Kubernetes is a system that runs applications inside lightweight packages called "containers." Instead of installing software directly on a computer, you put it in a container that can run anywhere. Kubernetes manages many of these containers across multiple computers, making sure they stay running, can handle traffic, and recover from failures.
TalosOS is the operating system installed on each computer (called a "node") in the cluster. Unlike Windows or a regular Linux install, TalosOS is immutable — you cannot SSH into it, you cannot install software on it, and you cannot change files on it. It is managed entirely through an API (a programmatic interface). This makes it extremely secure and consistent. If a node has a problem, you don't debug it — you replace it.
A cluster is a group of computers working together as one. Ours has 6 physical machines (nodes).

This repository is the single source of truth for the entire cluster. Every setting, every configuration, every version number lives here. If the cluster were to be destroyed, this repo (plus the secrets stored in S3) is everything you need to rebuild it from scratch.

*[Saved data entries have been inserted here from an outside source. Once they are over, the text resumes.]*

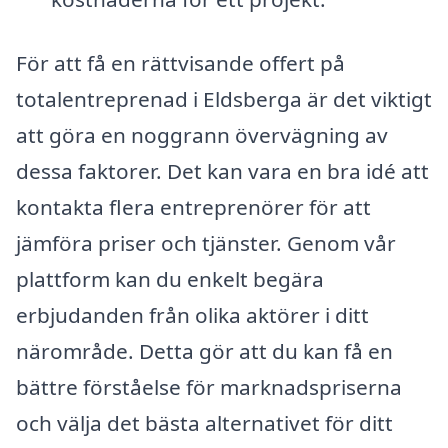
För att få en rättvisande offert på
totalentreprenad i Eldsberga är det viktigt
att göra en noggrann övervägning av
dessa faktorer. Det kan vara en bra idé att
kontakta flera entreprenörer för att
jämföra priser och tjänster. Genom vår
plattform kan du enkelt begära
erbjudanden från olika aktörer i ditt
närområde. Detta gör att du kan få en
bättre förståelse för marknadspriserna
och välja det bästa alternativet för ditt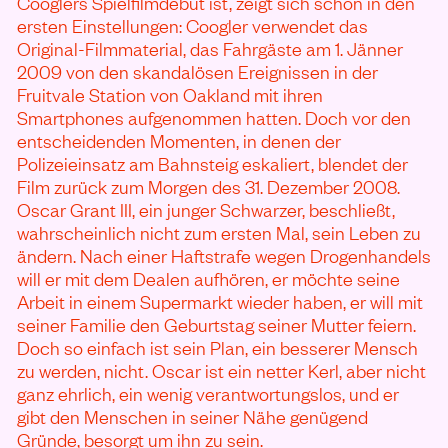
Cooglers Spielfilmdebüt ist, zeigt sich schon in den
ersten Einstellungen: Coogler verwendet das
Original-Filmmaterial, das Fahrgäste am 1. Jänner
2009 von den skandalösen Ereignissen in der
Fruitvale Station von Oakland mit ihren
Smartphones aufgenommen hatten. Doch vor den
entscheidenden Momenten, in denen der
Polizeieinsatz am Bahnsteig eskaliert, blendet der
Film zurück zum Morgen des 31. Dezember 2008.
Oscar Grant III, ein junger Schwarzer, beschließt,
wahrscheinlich nicht zum ersten Mal, sein Leben zu
ändern. Nach einer Haftstrafe wegen Drogenhandels
will er mit dem Dealen aufhören, er möchte seine
Arbeit in einem Supermarkt wieder haben, er will mit
seiner Familie den Geburtstag seiner Mutter feiern.
Doch so einfach ist sein Plan, ein besserer Mensch
zu werden, nicht. Oscar ist ein netter Kerl, aber nicht
ganz ehrlich, ein wenig verantwortungslos, und er
gibt den Menschen in seiner Nähe genügend
Gründe, besorgt um ihn zu sein.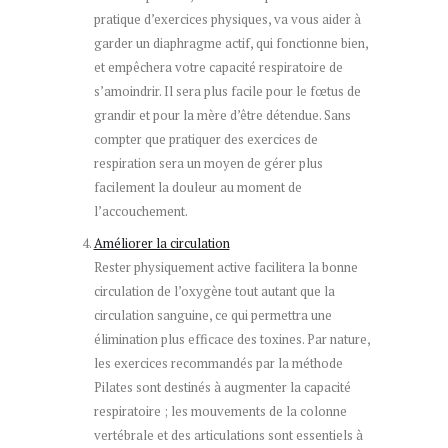
pratique d’exercices physiques, va vous aider à
garder un diaphragme actif, qui fonctionne bien,
et empêchera votre capacité respiratoire de
s’amoindrir. Il sera plus facile pour le fœtus de
grandir et pour la mère d’être détendue. Sans
compter que pratiquer des exercices de
respiration sera un moyen de gérer plus
facilement la douleur au moment de
l’accouchement.
Améliorer la circulation
Rester physiquement active facilitera la bonne
circulation de l’oxygène tout autant que la
circulation sanguine, ce qui permettra une
élimination plus efficace des toxines. Par nature,
les exercices recommandés par la méthode
Pilates sont destinés à augmenter la capacité
respiratoire ; les mouvements de la colonne
vertébrale et des articulations sont essentiels à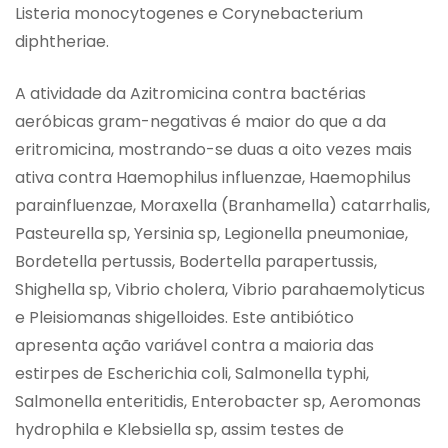
Listeria monocytogenes e Corynebacterium
diphtheriae.
A atividade da Azitromicina contra bactérias
aeróbicas gram-negativas é maior do que a da
eritromicina, mostrando-se duas a oito vezes mais
ativa contra Haemophilus influenzae, Haemophilus
parainfluenzae, Moraxella (Branhamella) catarrhalis,
Pasteurella sp, Yersinia sp, Legionella pneumoniae,
Bordetella pertussis, Bodertella parapertussis,
Shighella sp, Vibrio cholera, Vibrio parahaemolyticus
e Pleisiomanas shigelloides. Este antibiótico
apresenta ação variável contra a maioria das
estirpes de Escherichia coli, Salmonella typhi,
Salmonella enteritidis, Enterobacter sp, Aeromonas
hydrophila e Klebsiella sp, assim testes de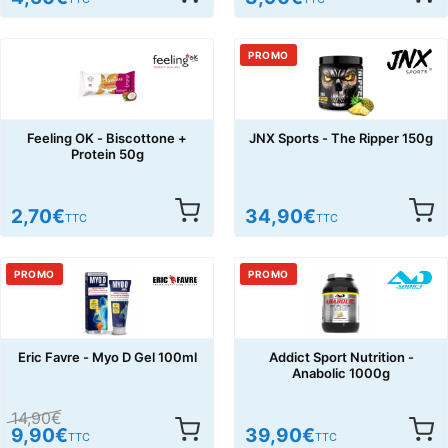
PROMO
Feeling OK - Biscottone +
JNX Sports - The Ripper 150g
Protein 50g
2,70
€
34,90
€
TTC
TTC
PROMO
PROMO
Eric Favre - Myo D Gel 100ml
Addict Sport Nutrition -
Anabolic 1000g
14,90
€
9,90
€
39,90
€
TTC
TTC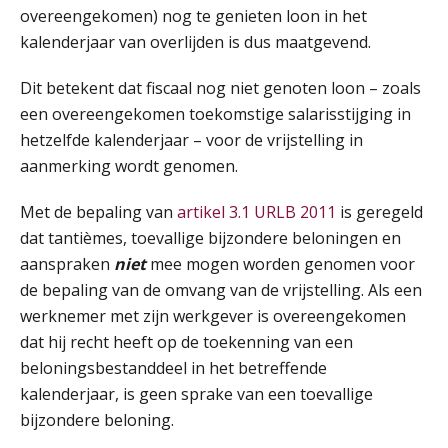
AUG
MOCuitgevers
overeengekomen) nog te genieten loon in het
kalenderjaar van overlijden is dus maatgevend.
Summercourse: Een mindset die kansen ziet en vertrouwen geeft
25
AUG
MOCuitgevers
Dit betekent dat fiscaal nog niet genoten loon – zoals
een overeengekomen toekomstige salarisstijging in
hetzelfde kalenderjaar – voor de vrijstelling in
Summercourse: Kiezen wat bij je past, loslaten wat je niet verder helpt
25
aanmerking wordt genomen.
AUG
MOCuitgevers
Met de bepaling van
artikel 3.1 URLB 2011
is geregeld
Summercourse Werkkostenregeling
25
dat tantièmes, toevallige bijzondere beloningen en
AUG
MOCuitgevers
aanspraken
niet
mee mogen worden genomen voor
de bepaling van de omvang van de vrijstelling. Als een
Online Opleiding Praktijkdiploma Loonadministratie (PDL)
25
werknemer met zijn werkgever is overeengekomen
AUG
MOCuitgevers
dat hij recht heeft op de toekenning van een
beloningsbestanddeel in het betreffende
Summercourse Internationaal/grensoverschrijdend werken
25
kalenderjaar, is geen sprake van een toevallige
AUG
MOCuitgevers
bijzondere beloning.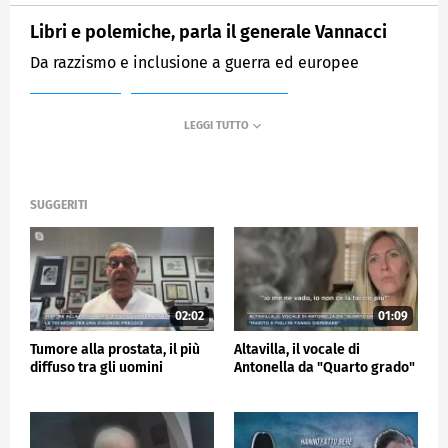
Libri e polemiche, parla il generale Vannacci
Da razzismo e inclusione a guerra ed europee
MEDIASET
MATTINO CINQUE NEWS
SUGGERITI
02:02
01:09
Tumore alla prostata, il più
Altavilla, il vocale di
diffuso tra gli uomini
Antonella da "Quarto grado"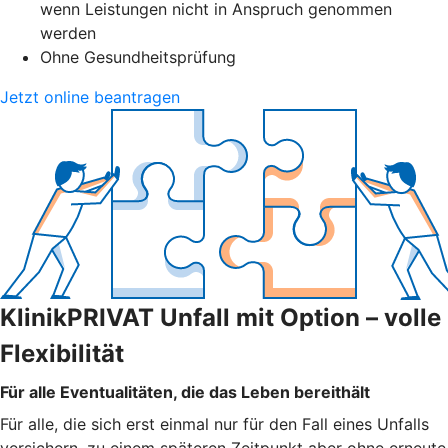
wenn Leistungen nicht in Anspruch genommen
werden
Ohne Gesundheitsprüfung
Jetzt online beantragen
KlinikPRIVAT Unfall mit Option – volle
Flexibilität
Für alle Eventualitäten, die das Leben bereithält
Für alle, die sich erst einmal nur für den Fall eines Unfalls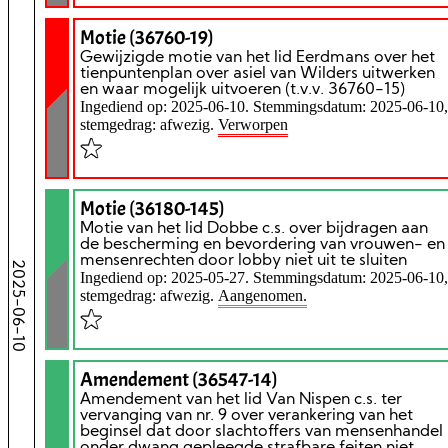
Motie (36760-19)
Gewijzigde motie van het lid Eerdmans over het
tienpuntenplan over asiel van Wilders uitwerken
en waar mogelijk uitvoeren (t.v.v. 36760-15)
Ingediend op: 2025-06-10. Stemmingsdatum: 2025-06-10,
stemgedrag: afwezig.
Verworpen
Motie (36180-145)
Motie van het lid Dobbe c.s. over bijdragen aan
de bescherming en bevordering van vrouwen- en
mensenrechten door lobby niet uit te sluiten
2025-06-10
Ingediend op: 2025-05-27. Stemmingsdatum: 2025-06-10,
stemgedrag: afwezig.
Aangenomen.
Amendement (36547-14)
Amendement van het lid Van Nispen c.s. ter
vervanging van nr. 9 over verankering van het
beginsel dat door slachtoffers van mensenhandel
onder dwang gepleegde strafbare feiten niet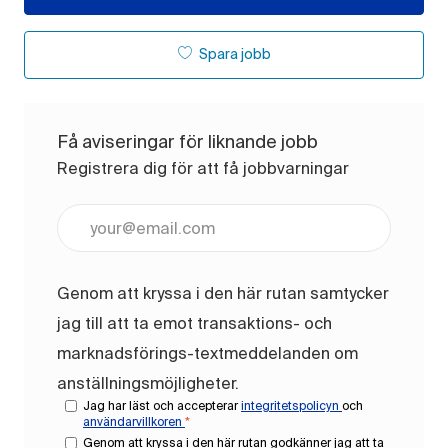
Spara jobb
Få aviseringar för liknande jobb
Registrera dig för att få jobbvarningar
Ange e-postadress (obligatoriskt)
Genom att kryssa i den här rutan samtycker
jag till att ta emot transaktions- och
marknadsförings-textmeddelanden om
anställningsmöjligheter.
Jag har läst och accepterar
integritetspolicyn
och
användarvillkoren
*
Genom att kryssa i den här rutan godkänner jag att ta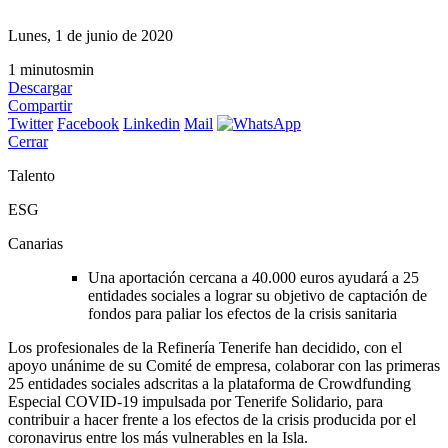
Lunes, 1 de junio de 2020
1
minutos
min
Descargar
Compartir
Twitter
Facebook
Linkedin
Mail
Cerrar
Talento
ESG
Canarias
Una aportación cercana a 40.000 euros ayudará a 25
entidades sociales a lograr su objetivo de captación de
fondos para paliar los efectos de la crisis sanitaria
Los profesionales de la Refinería Tenerife han decidido, con el
apoyo unánime de su Comité de empresa, colaborar con las primeras
25 entidades sociales adscritas a la plataforma de Crowdfunding
Especial COVID-19 impulsada por Tenerife Solidario, para
contribuir a hacer frente a los efectos de la crisis producida por el
coronavirus entre los más vulnerables en la Isla.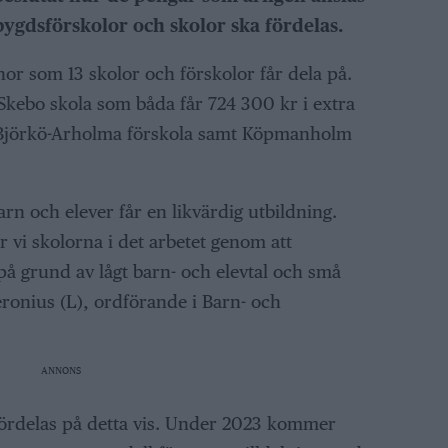
bygdsförskolor och skolor ska fördelas.
nor som 13 skolor och förskolor får dela på.
Skebo skola som båda får 724 300 kr i extra
r Björkö-Arholma förskola samt Köpmanholm
barn och elever får en likvärdig utbildning.
 vi skolorna i det arbetet genom att
 grund av lågt barn- och elevtal och små
ronius (L), ordförande i Barn- och
ANNONS
 fördelas på detta vis. Under 2023 kommer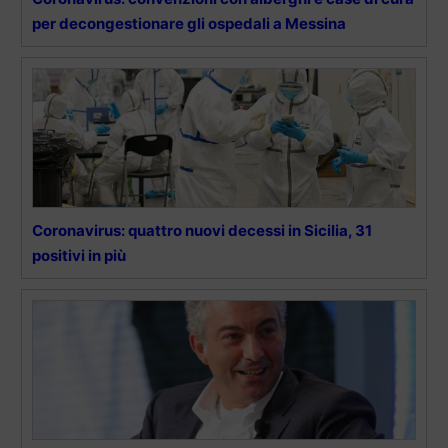
per decongestionare gli ospedali a Messina
Coronavirus: quattro nuovi decessi in Sicilia, 31
positivi in più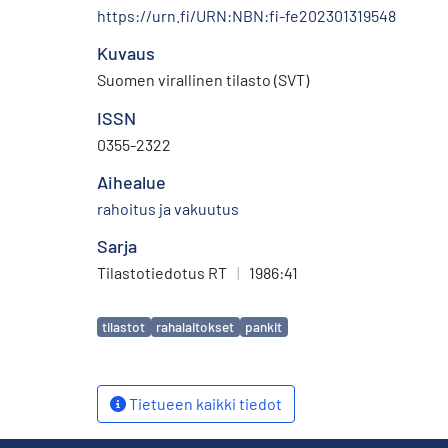
https://urn.fi/URN:NBN:fi-fe202301319548
Kuvaus
Suomen virallinen tilasto (SVT)
ISSN
0355-2322
Aihealue
rahoitus ja vakuutus
Sarja
Tilastotiedotus RT
|
1986:41
Avainsanat
tilastot
rahalaitokset
pankit
Tietueen kaikki tiedot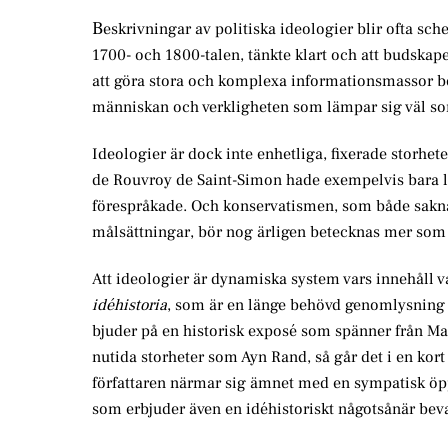
B
eskrivningar av politiska ideologier blir ofta sc
1700- och 1800-talen, tänkte klart och att budskapen
att göra stora och komplexa informationsmassor beg
människan och verkligheten som lämpar sig väl so
Ideologier är dock inte enhetliga, fixerade storhe
de Rouvroy de Saint-Simon hade exempelvis bara 
förespråkade. Och konservatismen, som både saknar
målsättningar, bör nog ärligen betecknas mer som en
Att ideologier är dynamiska system vars innehåll 
idéhistoria
, som är en länge behövd genomlysning a
bjuder på en historisk exposé som spänner från Mag
nutida storheter som Ayn Rand, så går det i en kor
författaren närmar sig ämnet med en sympatisk öppe
som erbjuder även en idéhistoriskt någotsånär be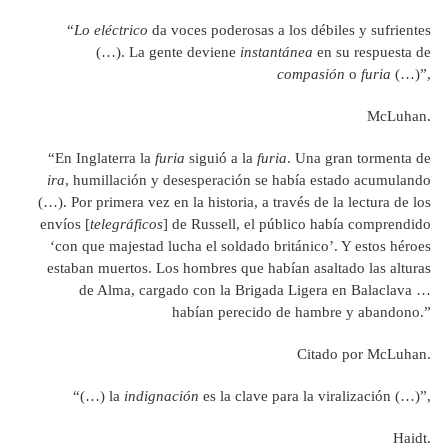
“
Lo eléctrico
da voces poderosas a los débiles y sufrientes
(…). La gente deviene
instantánea
en su respuesta de
compasión
o
furia
(…)”,
McLuhan.
“En Inglaterra la
furia
siguió a la
furia
. Una gran tormenta de
ira
, humillación y desesperación se había estado acumulando
(…). Por primera vez en la historia, a través de la lectura de los
envíos [
telegráficos
] de Russell, el público había comprendido
‘con que majestad lucha el soldado británico’. Y estos héroes
estaban muertos. Los hombres que habían asaltado las alturas
de Alma, cargado con la Brigada Ligera en Balaclava …
habían perecido de hambre y abandono.”
Citado por McLuhan.
“(…) la
indignación
es la clave para la viralización (…)”,
Haidt.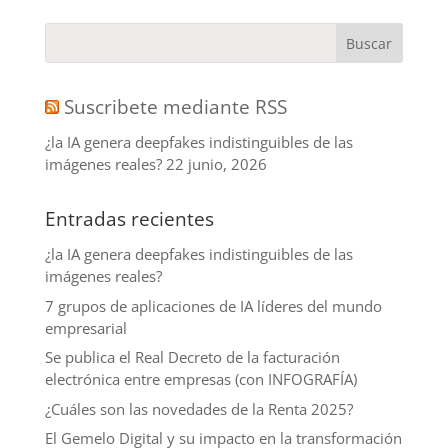
Suscribete mediante RSS
¿la IA genera deepfakes indistinguibles de las
imágenes reales?
22 junio, 2026
Entradas recientes
¿la IA genera deepfakes indistinguibles de las
imágenes reales?
7 grupos de aplicaciones de IA líderes del mundo
empresarial
Se publica el Real Decreto de la facturación
electrónica entre empresas (con INFOGRAFÍA)
¿Cuáles son las novedades de la Renta 2025?
El Gemelo Digital y su impacto en la transformación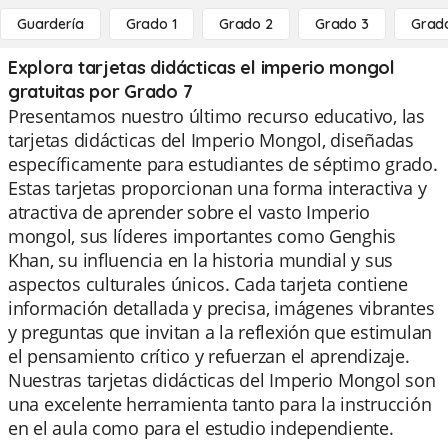
Guardería
Grado 1
Grado 2
Grado 3
Grad
Explora tarjetas didácticas el imperio mongol
gratuitas por Grado 7
Presentamos nuestro último recurso educativo, las
tarjetas didácticas del Imperio Mongol, diseñadas
específicamente para estudiantes de séptimo grado.
Estas tarjetas proporcionan una forma interactiva y
atractiva de aprender sobre el vasto Imperio
mongol, sus líderes importantes como Genghis
Khan, su influencia en la historia mundial y sus
aspectos culturales únicos. Cada tarjeta contiene
información detallada y precisa, imágenes vibrantes
y preguntas que invitan a la reflexión que estimulan
el pensamiento crítico y refuerzan el aprendizaje.
Nuestras tarjetas didácticas del Imperio Mongol son
una excelente herramienta tanto para la instrucción
en el aula como para el estudio independiente.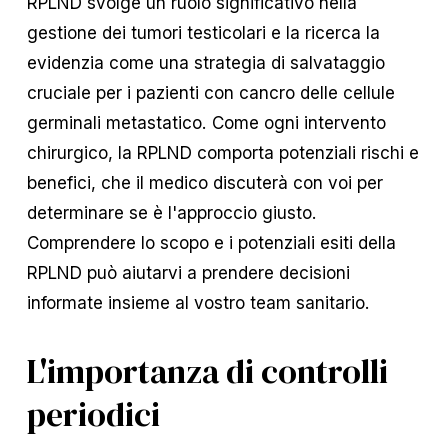
RPLND svolge un ruolo significativo nella
gestione dei tumori testicolari e la ricerca la
evidenzia come una strategia di salvataggio
cruciale per i pazienti con cancro delle cellule
germinali metastatico. Come ogni intervento
chirurgico, la RPLND comporta potenziali rischi e
benefici, che il medico discuterà con voi per
determinare se è l'approccio giusto.
Comprendere lo scopo e i potenziali esiti della
RPLND può aiutarvi a prendere decisioni
informate insieme al vostro team sanitario.
L'importanza di controlli
periodici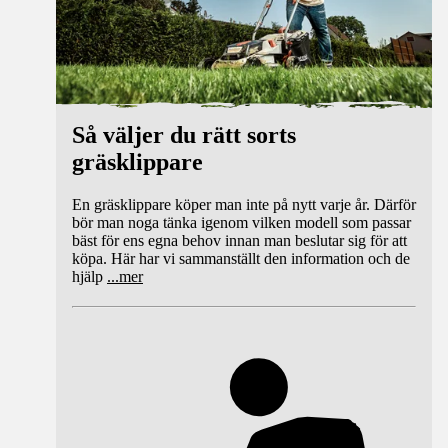
Så väljer du rätt sorts
gräsklippare
En gräsklippare köper man inte på nytt varje år. Därför
bör man noga tänka igenom vilken modell som passar
bäst för ens egna behov innan man beslutar sig för att
köpa. Här har vi sammanställt den information och de
hjälp
...
mer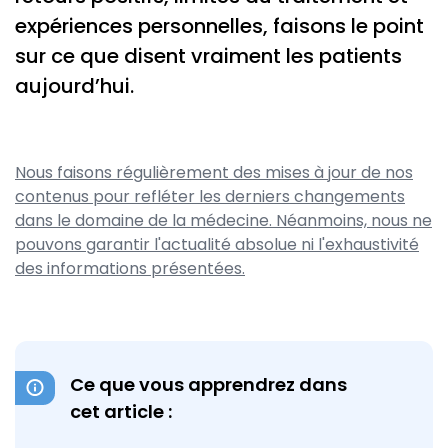
expériences personnelles, faisons le point
sur ce que disent vraiment les patients
aujourd’hui.
Nous faisons régulièrement des mises à jour de nos
contenus pour refléter les derniers changements
dans le domaine de la médecine. Néanmoins, nous ne
pouvons garantir l'actualité absolue ni l'exhaustivité
des informations présentées.
Ce que vous apprendrez dans
cet article :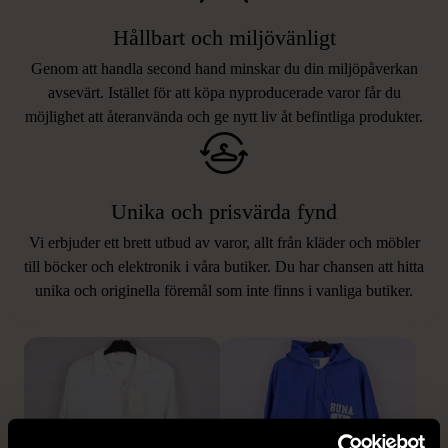
Hållbart och miljövänligt
Genom att handla second hand minskar du din miljöpåverkan
avsevärt. Istället för att köpa nyproducerade varor får du
möjlighet att återanvända och ge nytt liv åt befintliga produkter.
Unika och prisvärda fynd
Vi erbjuder ett brett utbud av varor, allt från kläder och möbler
LIKNANDE PRODUKTER
till böcker och elektronik i våra butiker. Du har chansen att hitta
unika och originella föremål som inte finns i vanliga butiker.
Hitta produkter som påminner om denna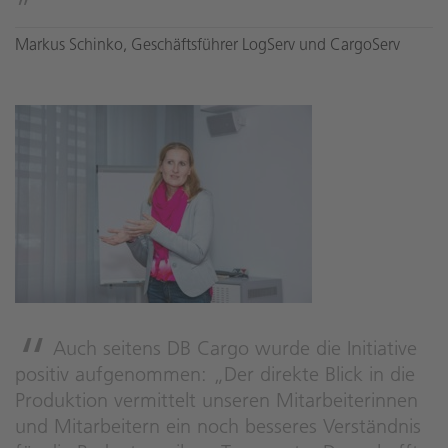
Markus Schinko, Geschäftsführer LogServ und CargoServ
Auch seitens DB Cargo wurde die Initiative
positiv aufgenommen: „Der direkte Blick in die
Produktion vermittelt unseren Mitarbeiterinnen
und Mitarbeitern ein noch besseres Verständnis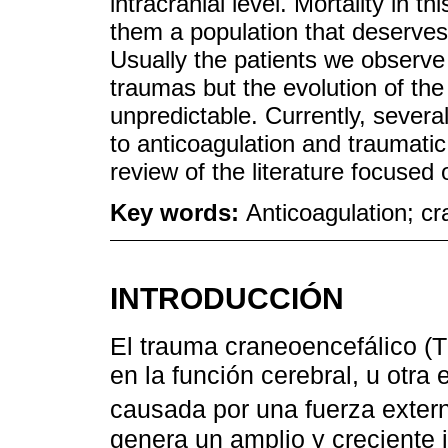
intracranial level. Mortality in t
them a population that deserves
Usually the patients we observe
traumas but the evolution of the
unpredictable. Currently, severa
to anticoagulation and traumatic
review of the literature focuse
Key words:
Anticoagulation; c
INTRODUCCIÓN
El trauma craneoencefálico (T
en la función cerebral, u otra
causada por una fuerza exte
genera un amplio y creciente 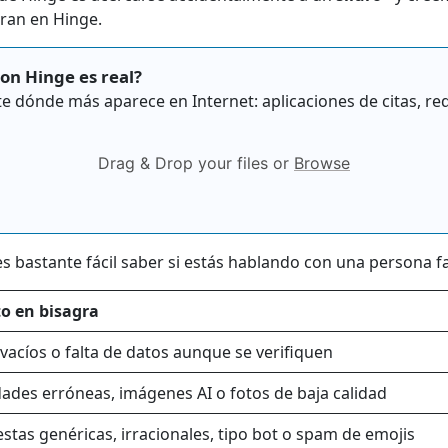
eran en Hinge.
con Hinge es real?
te dónde más aparece en Internet: aplicaciones de citas, rede
Drag & Drop your files or
Browse
 bastante fácil saber si estás hablando con una persona fal
o en bisagra
 vacíos o falta de datos aunque se verifiquen
dades erróneas, imágenes AI o fotos de baja calidad
stas genéricas, irracionales, tipo bot o spam de emojis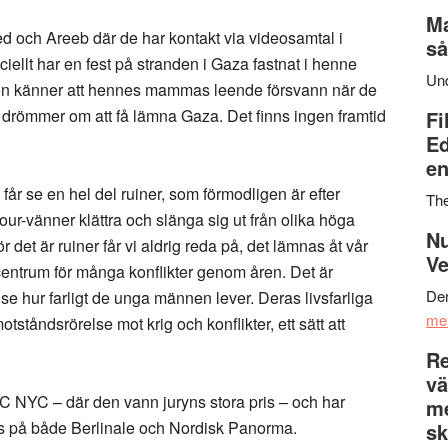
Ma
med och Areeb där de har kontakt via videosamtal i
så
llt har en fest på stranden i Gaza fastnat i henne
Un
 Hon känner att hennes mammas leende försvann när de
römmer om att få lämna Gaza. Det finns ingen framtid
Fi
Ed
en
får se en hel del ruiner, som förmodligen är efter
Th
r-vänner klättra och slänga sig ut från olika höga
Nu
r det är ruiner får vi aldrig reda på, det lämnas åt vår
Ve
centrum för många konflikter genom åren. Det är
Den
e hur farligt de unga männen lever. Deras livsfarliga
me
tståndsrörelse mot krig och konflikter, ett sätt att
Re
vä
 NYC – där den vann juryns stora pris – och har
m
is på både Berlinale och Nordisk Panorma.
sk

How It Works (The Big Picture)

The cluster has two types of nodes:

Control Plane Nodes (the "managers")

These run the Kubernetes brain — the software that decides where containers should run, monitors health, and responds to commands. We have 3 control plane nodes for high availability. If one goes down, the others keep the cluster running.

They share a Virtual IP (VIP) — a single IP address (10.69.112.62) that always points to whichever control plane node is currently active. This means tools and applications always connect to the same address, even if the active node changes.

Worker Nodes (the "doers")

These run your actual applications. When you deploy a container, it gets placed on a worker node. We have 3 worker nodes.

The Flow

You (on your computer)
  |
  v
VIP 10.69.112.62
  |
  +-- cp1 / TDNHQ-TLOMGT01 / 10.69.112.63 (bootstrap control plane)
  +-- cp2 / TDNHQ-TLOMGT02 / 10.69.112.64 (control plane)
  +-- cp3 / TDNHQ-TLOMGT03 / 10.69.112.65 (control plane)

Kubernetes schedules application pods onto:
  +-- w1 / TDNHQ-TLOWRK01 / 10.69.112.68 (worker)
  +-- w2 / TDNHQ-TLOWRK02 / 10.69.112.69 (worker)
  +-- w3 / TDNHQ-TLOWRK03 / 10.69.112.70 (worker)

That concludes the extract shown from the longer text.